Using this logic, let's add a method to that extension and try to see if this way it can resolve the constraint.
So we have this working approach:
protocol IFooComparer {
func compareTo(other: Foo) -> Bool?
}
extension IFooComparer where Self: Foo { }
Let's have the extension add a new method, compare2
extension IFooComparer where Self: Foo {
func compareTo2(other: Foo) -> Bool? {
return nil
}
}
Now, if we were to use this method instead of the regular compare
, we would have
if let comparer = foo as?

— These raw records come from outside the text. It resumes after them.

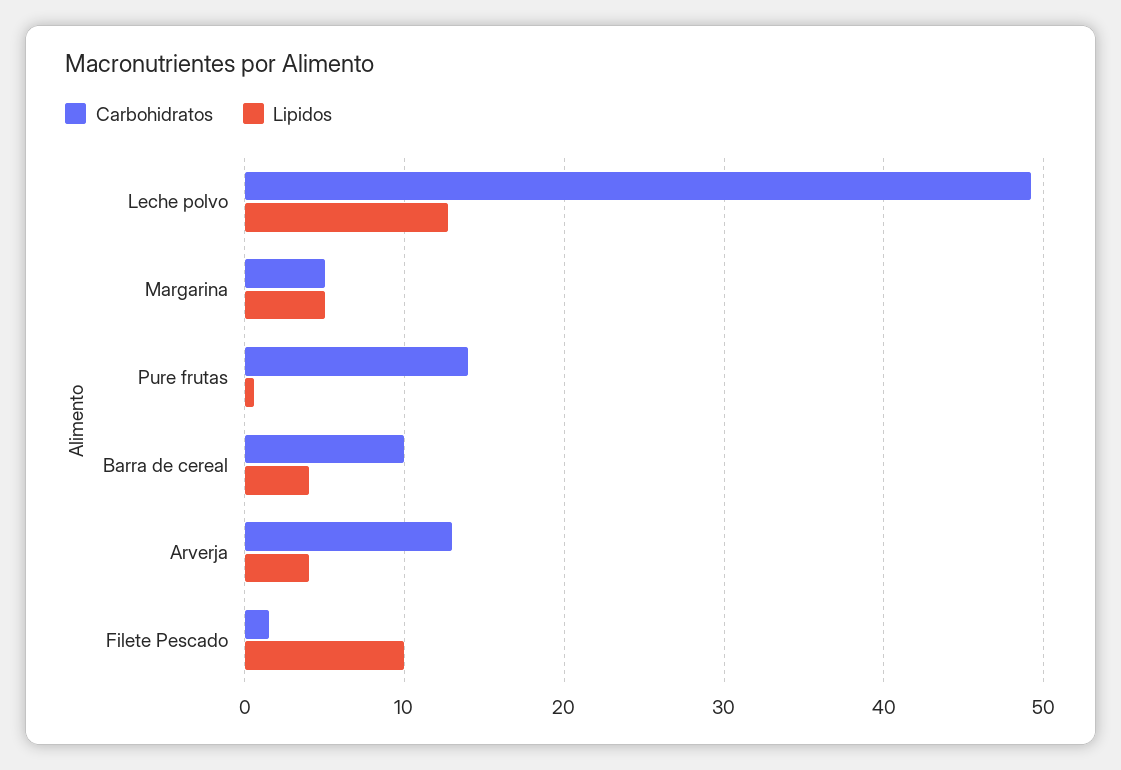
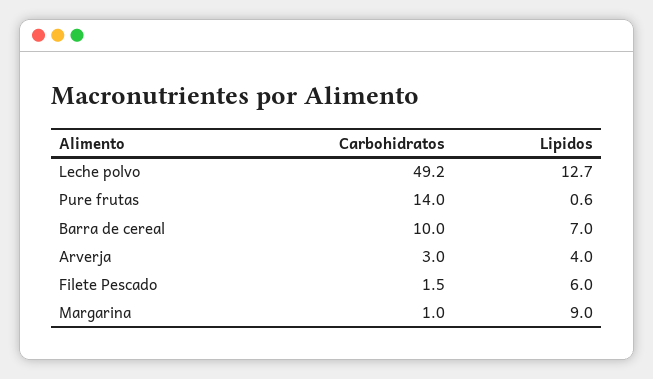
  {
    "Carbohidratos": {
      "Leche polvo": 49.2,
-     "Margarina": 5,
+     "Margarina": 1,
      "Pure frutas": 14,
      "Barra de cereal": 10,
-     "Arverja": 13,
+     "Arverja": 3,
      "Filete Pescado": 1.5
    },
    "Lipidos": {
      "Leche polvo": 12.7,
-     "Margarina": 5,
+     "Margarina": 9,
      "Pure frutas": 0.6,
-     "Barra de cereal": 4,
+     "Barra de cereal": 7,
      "Arverja": 4,
-     "Filete Pescado": 10
+     "Filete Pescado": 6
    }
  }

IFooComparer,
let result = comparer.compareTo2(other: newFoo)
This also doesn't work, because
'IFooComparer' is not a subtype of 'Foo'
This tells me the compiler has an issue resolving the constraint from the extension.
The same happens when you specify the constraint directly to the protocol itself.

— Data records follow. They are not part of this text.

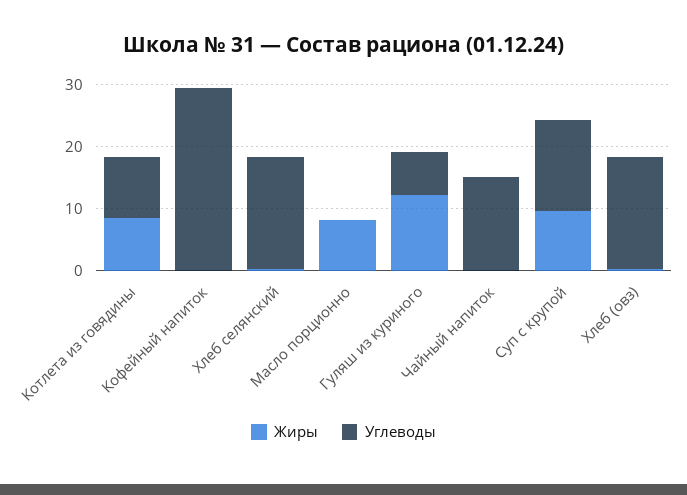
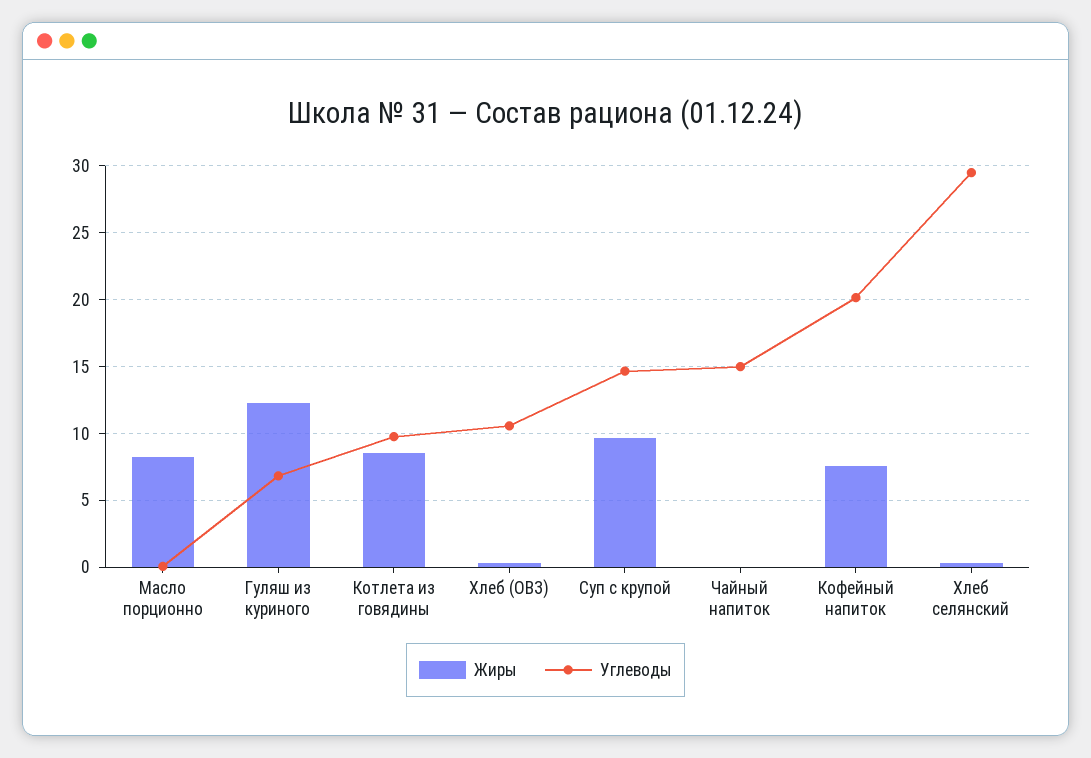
  {
    "Жиры": {
      "Котлета из говядины": 8.5,
-     "Кофейный напиток": 0,
+     "Кофейный напиток": 7.5,
      "Хлеб селянский": 0.5,
      "Масло порционно": 8,
      "Гуляш из куриного": 12.5,
      "Чайный напиток": 0,
      "Суп с крупой": 9.5,
      "Хлеб (овз)": 0.5
    },
    "Углеводы": {
      "Котлета из говядины": 10,
-     "Кофейный напиток": 30,
+     "Кофейный напиток": 20,
-     "Хлеб селянский": 18,
+     "Хлеб селянский": 29.5,
      "Масло порционно": 0,
      "Гуляш из куриного": 7,
      "Чайный напиток": 15,
      "Суп с крупой": 14.5,
-     "Хлеб (овз)": 18
+     "Хлеб (овз)": 10.5
    }
  }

One solution to this is to cast to the concrete class that implements the protocol, i.e. Bar
:
protocol IFooComparer where Self: Foo {
func compareTo(other: Foo) -> Bool?
}
for foo in foos {
if let c = foo as? Bar, let result = c.compareTo(other: foo) {
...
Based on this, I think the problem is in some cases the compiler can't verify the protocol/extension constraint. It doesn't have to do with the fact that you set a constraint on the protocol itself.
I would love to hear a precise explanation for this though, I'm not sure why it can't resolve the constraint.